[Records from a dataset]
::::::::
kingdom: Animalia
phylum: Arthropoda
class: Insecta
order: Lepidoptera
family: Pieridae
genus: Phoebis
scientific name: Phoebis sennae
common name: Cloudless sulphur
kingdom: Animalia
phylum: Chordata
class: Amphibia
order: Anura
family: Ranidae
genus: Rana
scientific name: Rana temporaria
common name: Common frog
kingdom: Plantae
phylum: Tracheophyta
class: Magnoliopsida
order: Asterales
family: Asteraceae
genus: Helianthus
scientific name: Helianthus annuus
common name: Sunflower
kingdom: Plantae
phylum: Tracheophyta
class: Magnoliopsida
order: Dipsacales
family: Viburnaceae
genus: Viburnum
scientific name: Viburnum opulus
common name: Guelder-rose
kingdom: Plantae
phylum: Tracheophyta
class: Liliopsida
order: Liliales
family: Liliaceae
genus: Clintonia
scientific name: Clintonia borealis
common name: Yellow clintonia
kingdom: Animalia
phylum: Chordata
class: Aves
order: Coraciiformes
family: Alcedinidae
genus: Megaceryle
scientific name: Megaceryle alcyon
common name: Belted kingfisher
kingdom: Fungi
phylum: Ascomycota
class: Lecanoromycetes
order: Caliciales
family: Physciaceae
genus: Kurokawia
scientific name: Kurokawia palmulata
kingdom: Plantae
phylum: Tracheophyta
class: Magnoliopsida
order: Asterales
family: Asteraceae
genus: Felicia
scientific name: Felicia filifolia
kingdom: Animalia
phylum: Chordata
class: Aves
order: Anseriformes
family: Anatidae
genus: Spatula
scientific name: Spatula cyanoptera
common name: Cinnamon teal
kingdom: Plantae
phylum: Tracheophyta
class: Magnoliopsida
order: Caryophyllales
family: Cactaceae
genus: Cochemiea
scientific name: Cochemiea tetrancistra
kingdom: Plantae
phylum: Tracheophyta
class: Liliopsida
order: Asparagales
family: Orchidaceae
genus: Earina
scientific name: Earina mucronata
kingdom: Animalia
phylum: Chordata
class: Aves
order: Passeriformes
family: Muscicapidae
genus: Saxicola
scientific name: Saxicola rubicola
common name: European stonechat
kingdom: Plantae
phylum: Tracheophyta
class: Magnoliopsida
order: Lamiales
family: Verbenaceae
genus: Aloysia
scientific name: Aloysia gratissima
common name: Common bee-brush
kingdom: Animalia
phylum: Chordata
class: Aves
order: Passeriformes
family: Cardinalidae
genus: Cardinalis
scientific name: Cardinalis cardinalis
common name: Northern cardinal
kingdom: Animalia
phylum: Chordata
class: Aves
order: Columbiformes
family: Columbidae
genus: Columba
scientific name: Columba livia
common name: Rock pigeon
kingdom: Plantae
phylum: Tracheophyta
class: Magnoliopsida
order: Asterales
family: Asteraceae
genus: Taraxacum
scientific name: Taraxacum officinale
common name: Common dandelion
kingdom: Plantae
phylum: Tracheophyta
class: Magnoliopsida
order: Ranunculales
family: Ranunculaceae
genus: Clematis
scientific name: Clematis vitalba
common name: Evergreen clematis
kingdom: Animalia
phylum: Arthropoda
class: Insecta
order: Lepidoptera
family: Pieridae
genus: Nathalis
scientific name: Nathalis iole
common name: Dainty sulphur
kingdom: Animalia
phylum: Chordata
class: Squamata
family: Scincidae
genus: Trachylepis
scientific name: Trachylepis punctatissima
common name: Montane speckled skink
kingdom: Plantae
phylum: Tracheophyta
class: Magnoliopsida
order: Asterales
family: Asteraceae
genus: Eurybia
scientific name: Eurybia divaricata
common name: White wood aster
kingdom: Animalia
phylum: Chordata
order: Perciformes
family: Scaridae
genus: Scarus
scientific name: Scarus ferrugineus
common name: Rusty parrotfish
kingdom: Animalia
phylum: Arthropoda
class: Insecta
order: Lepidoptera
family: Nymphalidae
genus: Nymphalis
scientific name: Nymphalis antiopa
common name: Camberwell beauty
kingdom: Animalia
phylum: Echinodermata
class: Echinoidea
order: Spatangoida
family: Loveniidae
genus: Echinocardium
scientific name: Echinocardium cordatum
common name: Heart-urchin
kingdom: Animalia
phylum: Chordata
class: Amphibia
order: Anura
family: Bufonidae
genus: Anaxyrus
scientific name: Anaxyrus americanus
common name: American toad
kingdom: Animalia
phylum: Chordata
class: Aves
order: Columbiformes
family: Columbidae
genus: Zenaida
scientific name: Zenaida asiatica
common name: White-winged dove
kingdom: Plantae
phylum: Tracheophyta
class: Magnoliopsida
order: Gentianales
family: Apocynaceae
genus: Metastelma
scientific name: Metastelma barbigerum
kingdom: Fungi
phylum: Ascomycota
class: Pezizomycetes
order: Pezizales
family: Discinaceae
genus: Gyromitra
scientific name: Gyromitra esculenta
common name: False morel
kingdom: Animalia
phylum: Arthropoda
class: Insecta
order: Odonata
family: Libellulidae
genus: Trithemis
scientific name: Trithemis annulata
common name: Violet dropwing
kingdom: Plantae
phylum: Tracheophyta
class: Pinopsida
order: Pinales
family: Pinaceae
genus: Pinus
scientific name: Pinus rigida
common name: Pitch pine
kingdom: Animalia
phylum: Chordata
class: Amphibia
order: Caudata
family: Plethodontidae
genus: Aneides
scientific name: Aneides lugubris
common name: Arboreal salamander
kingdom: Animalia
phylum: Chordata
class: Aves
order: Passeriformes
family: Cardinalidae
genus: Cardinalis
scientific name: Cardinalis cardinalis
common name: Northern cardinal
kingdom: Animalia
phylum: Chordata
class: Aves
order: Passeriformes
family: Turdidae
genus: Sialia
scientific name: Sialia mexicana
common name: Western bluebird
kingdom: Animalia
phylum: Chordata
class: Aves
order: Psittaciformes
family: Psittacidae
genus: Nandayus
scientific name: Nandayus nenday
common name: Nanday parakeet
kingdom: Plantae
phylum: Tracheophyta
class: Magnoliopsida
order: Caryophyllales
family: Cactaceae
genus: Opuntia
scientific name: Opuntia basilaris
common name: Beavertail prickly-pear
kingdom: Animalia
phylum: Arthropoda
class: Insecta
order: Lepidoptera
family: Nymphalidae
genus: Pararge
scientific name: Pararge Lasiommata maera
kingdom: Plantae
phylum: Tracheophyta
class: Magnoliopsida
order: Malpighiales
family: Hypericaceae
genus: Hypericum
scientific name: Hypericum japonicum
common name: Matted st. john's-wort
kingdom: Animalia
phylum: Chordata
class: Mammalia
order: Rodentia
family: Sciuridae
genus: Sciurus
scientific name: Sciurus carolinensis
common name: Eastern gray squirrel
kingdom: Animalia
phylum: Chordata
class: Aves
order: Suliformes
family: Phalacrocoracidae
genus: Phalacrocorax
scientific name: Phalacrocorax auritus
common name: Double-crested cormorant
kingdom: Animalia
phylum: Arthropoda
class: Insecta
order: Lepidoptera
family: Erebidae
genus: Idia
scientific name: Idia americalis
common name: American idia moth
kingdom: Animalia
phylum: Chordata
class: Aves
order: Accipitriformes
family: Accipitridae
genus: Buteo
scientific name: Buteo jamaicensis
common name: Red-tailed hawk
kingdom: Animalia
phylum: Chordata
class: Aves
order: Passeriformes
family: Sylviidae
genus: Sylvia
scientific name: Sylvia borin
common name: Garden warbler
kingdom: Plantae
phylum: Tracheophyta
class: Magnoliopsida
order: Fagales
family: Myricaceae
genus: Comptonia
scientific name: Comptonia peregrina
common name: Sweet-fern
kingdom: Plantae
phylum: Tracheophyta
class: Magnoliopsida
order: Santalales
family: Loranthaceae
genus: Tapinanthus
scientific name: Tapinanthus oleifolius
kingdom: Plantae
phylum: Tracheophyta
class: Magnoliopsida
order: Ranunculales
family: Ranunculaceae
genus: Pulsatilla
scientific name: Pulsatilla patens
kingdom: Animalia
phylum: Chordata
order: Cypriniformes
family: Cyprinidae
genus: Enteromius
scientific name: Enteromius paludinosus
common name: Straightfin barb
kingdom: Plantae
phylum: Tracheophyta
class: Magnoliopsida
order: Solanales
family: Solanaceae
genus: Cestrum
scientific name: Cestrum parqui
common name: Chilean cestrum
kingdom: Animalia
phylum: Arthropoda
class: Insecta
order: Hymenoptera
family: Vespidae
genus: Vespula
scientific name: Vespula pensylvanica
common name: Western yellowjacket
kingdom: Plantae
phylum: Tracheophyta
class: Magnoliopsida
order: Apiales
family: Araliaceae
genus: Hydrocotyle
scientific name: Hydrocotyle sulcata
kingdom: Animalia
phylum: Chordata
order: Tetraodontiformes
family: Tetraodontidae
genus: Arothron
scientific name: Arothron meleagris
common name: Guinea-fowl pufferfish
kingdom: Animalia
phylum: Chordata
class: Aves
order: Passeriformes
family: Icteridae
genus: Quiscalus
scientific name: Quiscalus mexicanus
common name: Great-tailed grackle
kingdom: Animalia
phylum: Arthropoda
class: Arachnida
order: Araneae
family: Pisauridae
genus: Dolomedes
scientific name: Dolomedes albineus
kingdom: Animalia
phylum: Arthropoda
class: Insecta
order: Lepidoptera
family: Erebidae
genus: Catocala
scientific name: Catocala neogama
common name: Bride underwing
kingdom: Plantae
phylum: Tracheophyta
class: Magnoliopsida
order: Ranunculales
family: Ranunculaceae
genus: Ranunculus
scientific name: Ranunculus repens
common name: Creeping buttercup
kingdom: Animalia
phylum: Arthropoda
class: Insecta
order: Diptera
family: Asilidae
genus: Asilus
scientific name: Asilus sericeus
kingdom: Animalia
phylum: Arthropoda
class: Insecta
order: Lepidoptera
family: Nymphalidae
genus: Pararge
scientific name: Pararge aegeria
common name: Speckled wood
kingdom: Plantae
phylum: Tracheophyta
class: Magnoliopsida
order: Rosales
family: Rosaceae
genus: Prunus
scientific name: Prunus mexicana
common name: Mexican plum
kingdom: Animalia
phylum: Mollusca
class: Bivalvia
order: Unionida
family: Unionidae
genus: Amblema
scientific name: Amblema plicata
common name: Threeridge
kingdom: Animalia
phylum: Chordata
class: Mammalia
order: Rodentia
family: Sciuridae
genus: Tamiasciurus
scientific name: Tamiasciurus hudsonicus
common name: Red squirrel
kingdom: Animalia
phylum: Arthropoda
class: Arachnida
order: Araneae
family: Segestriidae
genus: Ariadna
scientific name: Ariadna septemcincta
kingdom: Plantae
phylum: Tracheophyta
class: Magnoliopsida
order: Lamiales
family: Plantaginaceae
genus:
::::::::
Reproduce the part of the records that opens with the line containing "family: Orchidaceae" and closes with the line containing "scientific name: Anaxyrus americanus", including both of those lines.

■ ANSWER TO THIS TASK:
family: Orchidaceae
genus: Earina
scientific name: Earina mucronata
kingdom: Animalia
phylum: Chordata
class: Aves
order: Passeriformes
family: Muscicapidae
genus: Saxicola
scientific name: Saxicola rubicola
common name: European stonechat
kingdom: Plantae
phylum: Tracheophyta
class: Magnoliopsida
order: Lamiales
family: Verbenaceae
genus: Aloysia
scientific name: Aloysia gratissima
common name: Common bee-brush
kingdom: Animalia
phylum: Chordata
class: Aves
order: Passeriformes
family: Cardinalidae
genus: Cardinalis
scientific name: Cardinalis cardinalis
common name: Northern cardinal
kingdom: Animalia
phylum: Chordata
class: Aves
order: Columbiformes
family: Columbidae
genus: Columba
scientific name: Columba livia
common name: Rock pigeon
kingdom: Plantae
phylum: Tracheophyta
class: Magnoliopsida
order: Asterales
family: Asteraceae
genus: Taraxacum
scientific name: Taraxacum officinale
common name: Common dandelion
kingdom: Plantae
phylum: Tracheophyta
class: Magnoliopsida
order: Ranunculales
family: Ranunculaceae
genus: Clematis
scientific name: Clematis vitalba
common name: Evergreen clematis
kingdom: Animalia
phylum: Arthropoda
class: Insecta
order: Lepidoptera
family: Pieridae
genus: Nathalis
scientific name: Nathalis iole
common name: Dainty sulphur
kingdom: Animalia
phylum: Chordata
class: Squamata
family: Scincidae
genus: Trachylepis
scientific name: Trachylepis punctatissima
common name: Montane speckled skink
kingdom: Plantae
phylum: Tracheophyta
class: Magnoliopsida
order: Asterales
family: Asteraceae
genus: Eurybia
scientific name: Eurybia divaricata
common name: White wood aster
kingdom: Animalia
phylum: Chordata
order: Perciformes
family: Scaridae
genus: Scarus
scientific name: Scarus ferrugineus
common name: Rusty parrotfish
kingdom: Animalia
phylum: Arthropoda
class: Insecta
order: Lepidoptera
family: Nymphalidae
genus: Nymphalis
scientific name: Nymphalis antiopa
common name: Camberwell beauty
kingdom: Animalia
phylum: Echinodermata
class: Echinoidea
order: Spatangoida
family: Loveniidae
genus: Echinocardium
scientific name: Echinocardium cordatum
common name: Heart-urchin
kingdom: Animalia
phylum: Chordata
class: Amphibia
order: Anura
family: Bufonidae
genus: Anaxyrus
scientific name: Anaxyrus americanus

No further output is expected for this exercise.